Measure R would place about $19 per assessed $100,000 value of homes on annual property tax bills. It needs a simple majority vote to pass.
One of the largest projects on the college’s list is a public safety training center for the Watsonville campus, where law enforcement officials and firefighters could receive professional training. That project is estimated at $23 million.
The college also plans to spend $84 million on a new science building, $72.9 million to renovate the library on the Aptos campus, $17 million for technology upgrades and $60.7 million for a complete redesign of the student services department.
The college would also redesign some of its larger lecture spaces to hold more classrooms, thus increasing the number of high-demand classes it can offer.
A $310 million bond with a similar list of projects failed in 2016. The new comparatively smaller dollar amount and more comprehensive list of uses for the money were designed to make Measure R more palatable to voters.
“We didn’t want to do any of the preplanning work until we know that voters are in support of it,” said Cabrillo College President Matt Wetstein. “I don’t want to spend taxpayer dollars to do all the preplanning and say we don’t have the money to do the project.”
That Cabrillo is an important Santa Cruz County institution is not in question, says Kris Kirby, spokeswoman for the No on R campaign.
Instead, Kirby questions the amount of the bond, which she said will cost taxpayers $569 million by the time it is paid off in 2053.
She said she would support a pared-down version, which paid only for a new science building, and which lasted only 10 years.
“It’s too much money for too long,” she said. “They need to tone it down a lot.”
Kirby also pointed out that there are no exemptions for seniors, many of whom she said are already saddled with financial problems of their own.
She also questions why the college is asking homeowners to bear the brunt of supporting Cabrillo.
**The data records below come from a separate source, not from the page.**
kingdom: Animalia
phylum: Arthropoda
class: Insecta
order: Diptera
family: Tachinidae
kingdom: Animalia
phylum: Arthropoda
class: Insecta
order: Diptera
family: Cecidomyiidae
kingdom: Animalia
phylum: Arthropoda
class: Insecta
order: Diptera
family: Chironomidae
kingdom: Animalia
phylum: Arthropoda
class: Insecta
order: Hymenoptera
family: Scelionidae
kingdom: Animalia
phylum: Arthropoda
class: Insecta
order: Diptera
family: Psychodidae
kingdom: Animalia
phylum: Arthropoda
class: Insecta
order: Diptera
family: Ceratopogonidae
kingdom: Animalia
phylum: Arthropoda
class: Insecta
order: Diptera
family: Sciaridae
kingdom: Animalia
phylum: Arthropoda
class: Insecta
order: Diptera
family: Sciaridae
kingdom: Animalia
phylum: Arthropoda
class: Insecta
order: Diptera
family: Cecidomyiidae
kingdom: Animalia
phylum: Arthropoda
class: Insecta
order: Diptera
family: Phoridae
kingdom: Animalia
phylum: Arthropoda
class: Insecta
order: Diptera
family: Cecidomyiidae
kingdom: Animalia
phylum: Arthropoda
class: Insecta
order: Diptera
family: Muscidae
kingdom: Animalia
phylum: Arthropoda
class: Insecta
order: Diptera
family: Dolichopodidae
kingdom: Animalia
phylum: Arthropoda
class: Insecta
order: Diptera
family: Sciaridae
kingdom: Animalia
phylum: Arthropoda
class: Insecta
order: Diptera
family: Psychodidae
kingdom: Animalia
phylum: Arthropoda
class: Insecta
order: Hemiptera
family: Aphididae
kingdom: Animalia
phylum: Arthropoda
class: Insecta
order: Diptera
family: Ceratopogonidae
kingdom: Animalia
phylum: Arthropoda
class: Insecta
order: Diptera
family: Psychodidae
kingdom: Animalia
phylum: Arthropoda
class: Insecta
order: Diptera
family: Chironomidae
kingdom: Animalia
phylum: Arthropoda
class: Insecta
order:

She pointed to two bonds from 2004 that are still being paid off.
“Why is it that the property owners always have to pony up,” she said. “There comes a time when we have to say, ‘enough taxes, make do with what you have.’”
A community asset
Wetstein points out that Cabrillo recently refinanced those older bonds, which then were issued at $118.5 million. That move will save taxpayers $29.5 million through 2039, Wetstein said.
“We didn’t want to go out and ask for a new bond without having taken care of the existing debt, and making sure we were taking advantage of the interest rates that exist right now,” he said.
Wetstein said the proposed projects were chosen to serve the greatest number of students. Cabrillo officials are now hoping that the college’s reputation as an education mainstay will help garner enough votes.
Some 80 percent of the people who work in hospitals, Wetstein said, are community college graduates, most of which come from Cabrillo. The same is true for dental hygienists and X-ray technicians, he said.
“We’re the workforce driver for some of those allied health careers,” he said. “We’re also the supplier of the workforce for a lot of the small businesses that depend on our students and our grads.”
But even those who have not attended the college likely know someone who has, Wetstein said.
He also said that bolstering Cabrillo can, in turn, boost property values countywide.
“Having a good community college means that we’re producing graduates – and people who are going into the workforce – to support the community in a very broad way and a very diverse way,” he said.